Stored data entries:
------------

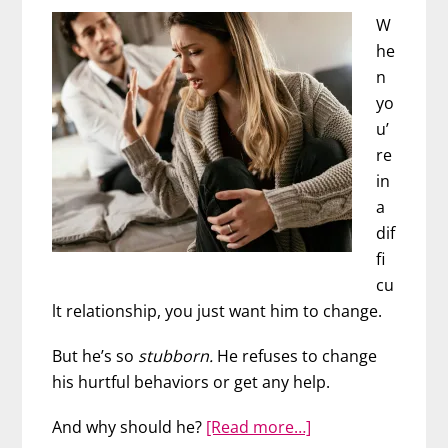
W
he
n
yo
u’
re
in
a
dif
fi
cu
lt relationship, you just want him to change.
But he’s so
stubborn.
He refuses to change
his hurtful behaviors or get any help.
about
And why should he?
[Read more…]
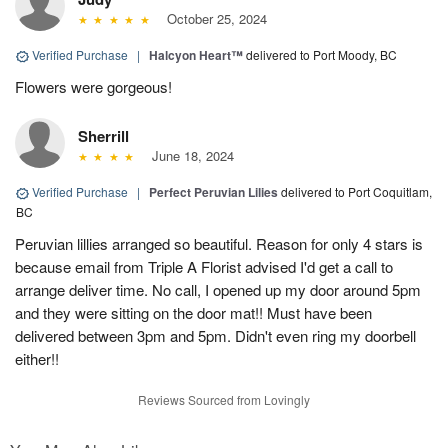
October 25, 2024
Verified Purchase
|
Halcyon Heart™
delivered to Port Moody, BC
Flowers were gorgeous!
Sherrill
June 18, 2024
Verified Purchase
|
Perfect Peruvian Lilies
delivered to Port Coquitlam,
BC
Peruvian lillies arranged so beautiful. Reason for only 4 stars is
because email from Triple A Florist advised I'd get a call to
arrange deliver time. No call, I opened up my door around 5pm
and they were sitting on the door mat!! Must have been
delivered between 3pm and 5pm. Didn't even ring my doorbell
either!!
Reviews Sourced from Lovingly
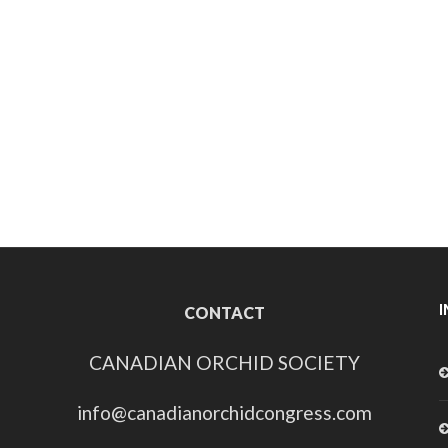
CONTACT
CANADIAN ORCHID SOCIETY
info@canadianorchidcongress.com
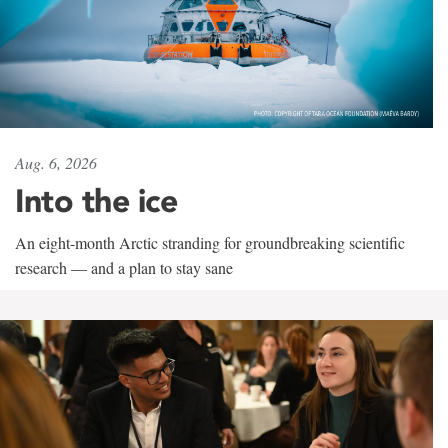
Aug. 6, 2026
Into the ice
An eight-month Arctic stranding for groundbreaking scientific
research — and a plan to stay sane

------------

> _INSTRUCTIONS FOR THE TASK_:
Which lines in the records above include the word "Port"? Copy them out.

> _YOUR SOLUTION_:
delivered to Port Moody, BC
delivered to Port Coquitlam,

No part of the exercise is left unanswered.